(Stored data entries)
##############################

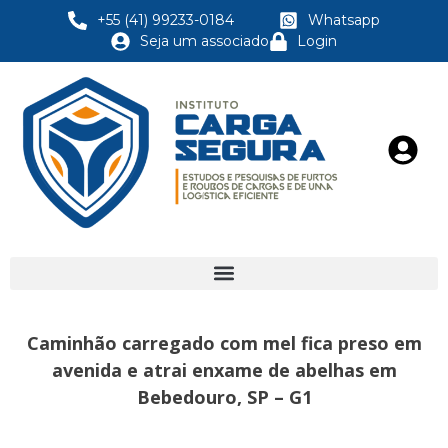
+55 (41) 99233-0184
Whatsapp
Seja um associado
Login
Caminhão carregado com mel fica preso em
avenida e atrai enxame de abelhas em
Bebedouro, SP – G1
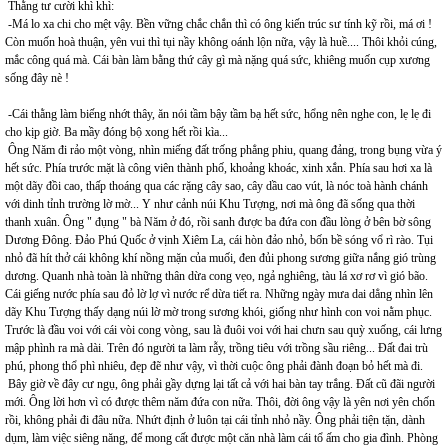
Thằng tư cười khì khì:
-Má lo xa chi cho mệt vậy. Bền vững chắc chắn thì có ông kiến trúc sư tính kỹ rồi, má ơi !
Còn muốn hoà thuận, yên vui thì tụi nầy không oánh lộn nữa, vậy là huề.... Thôi khỏi cúng,
mắc công quá mà. Cái bàn làm bằng thứ cây gì mà nặng quá sức, khiêng muốn cụp xương
sống đây nè !
-Cái thằng làm biếng nhớt thây, ăn nói tầm bậy tầm bạ hết sức, hổng nên nghe con, lẹ lẹ đi
cho kịp giờ. Ba mầy đóng bộ xong hết rồi kìa...
Ông Năm đi rảo một vòng, nhìn miếng đất trống phẳng phiu, quang đảng, trong bụng vừa ý
hết sức. Phía trước mặt là công viên thành phố, khoảng khoác, xinh xắn. Phía sau hơi xa là
một dãy đồi cao, thấp thoáng qua các rặng cây sao, cây dầu cao vút, là nóc toà hành chánh
với dinh tỉnh trường lờ mờ... Y như cảnh núi Khu Tượng, nơi mà ông đã sống qua thời
thanh xuân. Ông " đụng " bà Năm ở đó, rồi sanh được ba đứa con đầu lòng ở bên bờ sông
Dương Đông. Đảo Phú Quốc ở vịnh Xiêm La, cái hòn đảo nhỏ, bốn bề sóng vổ rì rào. Tụi
nhỏ đã hít thở cái không khí nồng mặn của muối, đen đủi phong sương giữa nắng gió trùng
dương. Quanh nhà toàn là những thân dừa cong vẹo, ngả nghiêng, tàu lá xơ rơ vì gió bão.
Cái giếng nước phía sau đỏ lờ lợ vì nước rể dừa tiết ra. Những ngày mưa dai dẳng nhìn lên
dãy Khu Tượng thấy dạng núi lờ mờ trong sương khói, giống như hình con voi nằm phục.
Trước là đầu voi với cái vòi cong vòng, sau là đuôi voi với hai chưn sau quỳ xuống, cái lưng
mập phình ra mà dài. Trên đó người ta làm rẫy, trồng tiêu với trồng sầu riêng... Đất đai trù
phú, phong thổ phì nhiêu, đẹp đẽ như vậy, vì thời cuộc ông phải đành đoạn bỏ hết mà đi.
Bây giờ về đây cư ngụ, ông phải gầy dựng lại tất cả với hai bàn tay trắng. Đất cũ đãi người
mới. Ông lời hơn vì có được thêm năm đứa con nữa. Thôi, đời ông vậy là yên nơi yên chốn
rồi, không phải đi đâu nữa. Nhứt định ở luôn tại cái tỉnh nhỏ nầy. Ông phải tiện tặn, dành
dụm, làm việc siêng năng, để mong cất được một căn nhà làm cái tổ ấm cho gia đình. Phòng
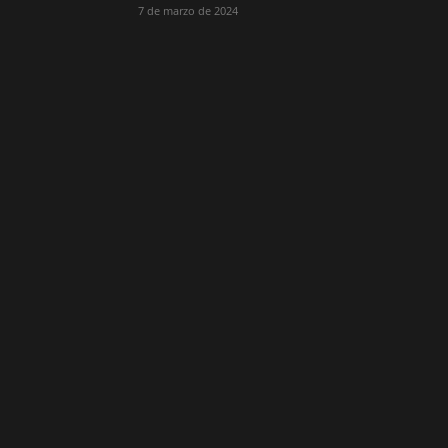
7 de marzo de 2024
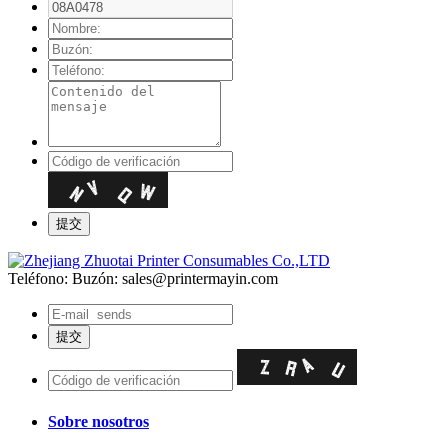
Teléfono:
Buzón: sales@printermayin.com
Sobre nosotros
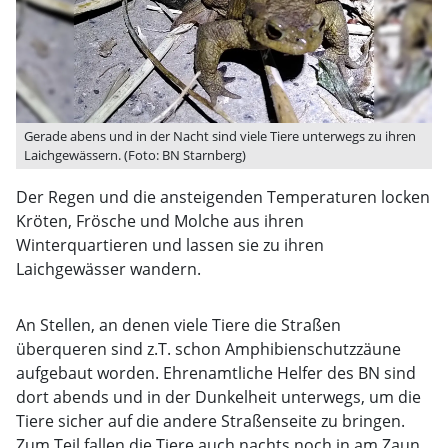
Gerade abens und in der Nacht sind viele Tiere unterwegs zu ihren
Laichgewässern. (Foto: BN Starnberg)
Der Regen und die ansteigenden Temperaturen locken
Kröten, Frösche und Molche aus ihren
Winterquartieren und lassen sie zu ihren
Laichgewässer wandern.
An Stellen, an denen viele Tiere die Straßen
überqueren sind z.T. schon Amphibienschutzzäune
aufgebaut worden. Ehrenamtliche Helfer des BN sind
dort abends und in der Dunkelheit unterwegs, um die
Tiere sicher auf die andere Straßenseite zu bringen.
Zum Teil fallen die Tiere auch nachts noch in am Zaun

##############################

> _Prompt_
The response should be an exact copy of the lines from the one with "Tiere sicher auf" through the end of the data, with no other text.

> _Response box_
Tiere sicher auf die andere Straßenseite zu bringen.
Zum Teil fallen die Tiere auch nachts noch in am Zaun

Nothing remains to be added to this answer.